In a cross-sectional analysis, Soriguer and colleagues found a significant inverse association between coffee consumption and risk for diabetes or impaired glucose tolerance. They found significantly lower glucose and insulin levels 120 minutes after an oral glucose tolerance test among coffee drinkers, but it is unclear whether this effect is due to caffeine or other ingredients in coffee.
The Glasers suspected that adding milk or sugar to coffee might explain the inverse association between coffee consumption and diabetes. Such an explanation is unlikely because the amount of sugar and milk added to coffee is presumably much smaller than that consumed in other foods or beverages. Although we did not specifically assess the amount of milk added to coffee, further adjustment for total milk consumption did not appreciably alter our results.

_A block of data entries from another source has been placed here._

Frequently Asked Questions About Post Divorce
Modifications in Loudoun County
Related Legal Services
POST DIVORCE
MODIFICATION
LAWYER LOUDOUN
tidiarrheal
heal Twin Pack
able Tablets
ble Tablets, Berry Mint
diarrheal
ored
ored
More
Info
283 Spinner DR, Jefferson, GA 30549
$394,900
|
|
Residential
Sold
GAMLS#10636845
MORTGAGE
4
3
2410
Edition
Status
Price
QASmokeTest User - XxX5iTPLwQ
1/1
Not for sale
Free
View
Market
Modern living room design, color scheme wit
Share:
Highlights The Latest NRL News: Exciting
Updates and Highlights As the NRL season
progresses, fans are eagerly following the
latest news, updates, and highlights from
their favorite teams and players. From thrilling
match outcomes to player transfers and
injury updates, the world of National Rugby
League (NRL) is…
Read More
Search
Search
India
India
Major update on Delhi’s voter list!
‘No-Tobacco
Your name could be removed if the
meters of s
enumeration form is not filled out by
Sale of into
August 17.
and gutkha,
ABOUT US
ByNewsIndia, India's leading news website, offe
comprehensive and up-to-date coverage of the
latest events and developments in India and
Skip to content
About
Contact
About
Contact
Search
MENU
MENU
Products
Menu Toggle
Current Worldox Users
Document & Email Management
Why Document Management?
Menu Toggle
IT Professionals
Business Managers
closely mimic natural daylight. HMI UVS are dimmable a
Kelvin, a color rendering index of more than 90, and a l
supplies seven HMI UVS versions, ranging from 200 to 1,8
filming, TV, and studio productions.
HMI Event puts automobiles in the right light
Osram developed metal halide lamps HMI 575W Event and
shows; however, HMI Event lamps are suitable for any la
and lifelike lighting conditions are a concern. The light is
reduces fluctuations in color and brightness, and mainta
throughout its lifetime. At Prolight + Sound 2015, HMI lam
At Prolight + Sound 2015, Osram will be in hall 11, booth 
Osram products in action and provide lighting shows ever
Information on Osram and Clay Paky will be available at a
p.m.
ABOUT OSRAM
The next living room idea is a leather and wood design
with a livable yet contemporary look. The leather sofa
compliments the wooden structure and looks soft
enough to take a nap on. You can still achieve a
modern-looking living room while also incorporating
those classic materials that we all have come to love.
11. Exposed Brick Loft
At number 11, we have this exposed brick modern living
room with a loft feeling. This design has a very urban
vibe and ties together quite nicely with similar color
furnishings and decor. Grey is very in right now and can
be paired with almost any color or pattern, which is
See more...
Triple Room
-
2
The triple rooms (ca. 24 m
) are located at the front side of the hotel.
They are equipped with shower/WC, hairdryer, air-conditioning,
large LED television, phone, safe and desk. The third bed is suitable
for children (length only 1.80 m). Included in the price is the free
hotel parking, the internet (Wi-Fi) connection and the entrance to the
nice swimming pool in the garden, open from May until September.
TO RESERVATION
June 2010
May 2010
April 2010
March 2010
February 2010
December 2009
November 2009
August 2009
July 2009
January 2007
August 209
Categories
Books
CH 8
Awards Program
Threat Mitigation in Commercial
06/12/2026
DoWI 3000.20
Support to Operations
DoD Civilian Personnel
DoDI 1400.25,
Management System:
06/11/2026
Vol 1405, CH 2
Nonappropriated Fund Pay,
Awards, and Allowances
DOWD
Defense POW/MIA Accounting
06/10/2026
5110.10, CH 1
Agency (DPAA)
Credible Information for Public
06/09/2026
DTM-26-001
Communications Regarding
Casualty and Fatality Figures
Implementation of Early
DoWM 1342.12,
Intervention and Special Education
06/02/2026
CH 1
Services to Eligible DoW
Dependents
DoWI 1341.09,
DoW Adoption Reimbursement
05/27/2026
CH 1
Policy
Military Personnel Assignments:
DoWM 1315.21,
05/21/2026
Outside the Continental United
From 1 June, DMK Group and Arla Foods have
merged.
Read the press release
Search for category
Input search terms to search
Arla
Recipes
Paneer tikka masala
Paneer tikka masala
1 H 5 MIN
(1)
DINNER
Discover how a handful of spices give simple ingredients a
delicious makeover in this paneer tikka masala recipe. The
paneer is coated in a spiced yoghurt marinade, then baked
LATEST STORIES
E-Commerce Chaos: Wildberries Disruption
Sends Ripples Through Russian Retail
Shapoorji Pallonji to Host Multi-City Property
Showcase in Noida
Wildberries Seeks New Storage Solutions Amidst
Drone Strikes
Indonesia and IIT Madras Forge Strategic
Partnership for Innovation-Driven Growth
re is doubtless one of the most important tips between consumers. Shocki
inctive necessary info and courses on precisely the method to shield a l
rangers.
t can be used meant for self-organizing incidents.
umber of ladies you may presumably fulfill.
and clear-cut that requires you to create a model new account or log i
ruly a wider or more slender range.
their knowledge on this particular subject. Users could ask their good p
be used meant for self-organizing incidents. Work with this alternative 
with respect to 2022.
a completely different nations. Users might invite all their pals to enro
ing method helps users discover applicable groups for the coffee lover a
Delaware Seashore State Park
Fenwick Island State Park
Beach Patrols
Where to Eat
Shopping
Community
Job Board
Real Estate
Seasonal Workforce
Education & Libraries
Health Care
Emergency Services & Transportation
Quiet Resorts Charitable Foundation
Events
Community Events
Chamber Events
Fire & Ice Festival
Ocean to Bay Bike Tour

Finally, Dr. Gerber suggested that exclusion of diabetic patients at baseline might have resulted in an artificial inverse association between coffee consumption and incidence of diabetes because coffee-induced early diabetes would have been selectively excluded from the cohort analysis. Such a scenario is highly unlikely because of the long-term follow-up (12 to 18 years) of the participants and a large number of patients with incident cases. Moreover, even at baseline, diabetic participants tended to consume less coffee than nondiabetic participants. Because such a cross-sectional correlation may be confounded by changes in coffee-drinking behavior after a diagnosis of diabetes, it is critical to conduct prospective analyses of coffee consumption and diabetes risk.